In accordance with article 185 of the National Code of Criminal Procedures, the abbreviated procedure aims to conclude a certain judicial process in advance. That is, it seeks to end the judicial process before reaching the oral stage, with the judge taking control of it to rule on the sentence.
The abbreviated procedure is a special criminal process that seeks to speed up the investigation, prosecution and ruling of certain crimes. It is used for offenses punishable by up to nine years in prison, as described in article 757 and following of the Law of Criminal Procedure.
Expedited procedure requirements
As established in article 201 of the National Code of Criminal Procedures, the abbreviated procedure has a series of requirements, which we list below:
1. The Public Ministry must request it. The document must collect the accusation and present with evidence on what the request is based. It is then that the facts attributed to the accused are listed, as well as the penalties and the degree of intervention.
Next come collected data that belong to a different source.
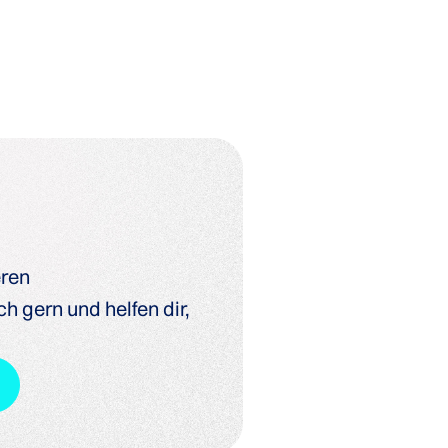
eren
h gern und helfen dir,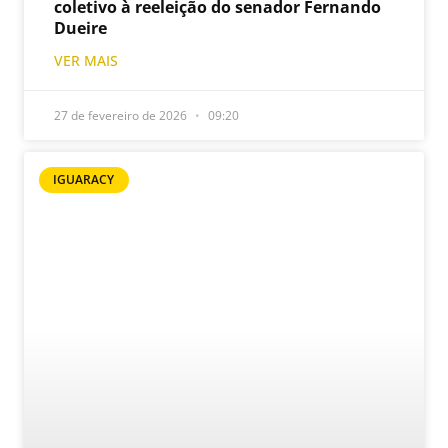
coletivo à reeleição do senador Fernando
Dueire
VER MAIS
27 de fevereiro de 2026
09:20
IGUARACY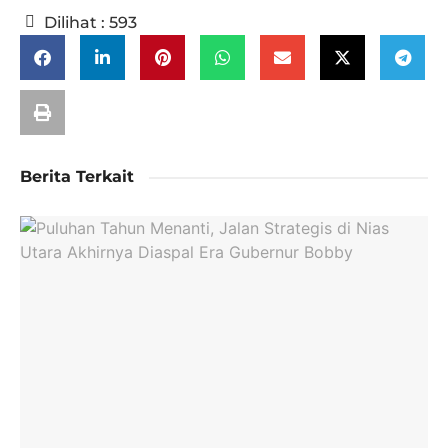
Dilihat :
593
Berita Terkait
2. The victim must not object. For the abbreviated procedure to be effective, the victim cannot oppose the request. If he does, he must justify her position. Thus, article 204 of the National Code of Criminal Procedures shows that the opposition of the victim or offended party will only be appropriate when it is proven before the Control Judge that the repair of the damage is not duly guaranteed.
3. The accused must know his right to an oral trial and the scope of the Abbreviated Procedure. The defendant will have to expressly waive the oral trial, as well as accept the abbreviated procedure and admit his responsibility in the crime for which he is being tried.
Characteristics of the abbreviated procedure
The abbreviated procedure has a series of singularities that differentiate it from the common procedure, as we can see below:
1. Agility in the procedure. In order to shorten some terms of the process, a series of measures are carried out to achieve more fluidity. Such as the agile treatment of competition issues, suppression of some procedures and a maximum period of 30 days for the suspension of the procedure or the possibility of holding the oral trial without the presence of the accused when the sentence is less than two years.
2. Reinforced guarantees for the victim. The Public Prosecutor is in charge of protecting the rights of the victim, but also of the investigated.
3. Outstanding functions of the Police and the Ministry. In this process, both the Local Police and the Public Prosecutor's Office play a greater role.
Phases of the abbreviated procedure
In the first place, the abbreviated procedure begins with the opening of the proceedings to be carried out in the preliminary investigation at the time the crime is detected. At this point where the Public Prosecutor contacts the victim and checks the facts.
The second phase corresponds to the instruction, carried out by the judge. At this stage, preliminary diligence is carried out to collect all the necessary information.
The preparation of the oral trial is the third part of the abbreviated procedure, at which time it is analyzed whether it is necessary to establish the procedure and the competent body for the trial.
The last phase is the oral trial. At this time, the judge analyzes the evidence and assesses whether he admits or rejects it. Subsequently, the parties are notified to appear with their legal representatives. The oral trial concludes with the practice of the evidence and the final arguments.
How does the abbreviated procedure help the accused?
In accordance with article 202 of the National Code of Criminal Procedures, the defendant who receives a sentence through the abbreviated procedure may see the sentence of the crime for which he is accused reduced:
"When the accused has not been previously convicted of a malicious crime and the crime for which the abbreviated procedure is carried out is punished with a prison sentence whose arithmetic mean does not exceed five years, including its mitigating or aggravating qualifiers, the Public Ministry may request the reduction of up to one half of the minimum sentence in the case of intentional crimes and up to two thirds of the minimum sentence in the case of negligent crimes, of the prison sentence that corresponds to the crime for which he accuses.
In any case, the Public Ministry may request the reduction of up to one third of the minimum in the case of intentional crimes and up to one half of the minimum in the case of negligent crimes, of the prison sentence.”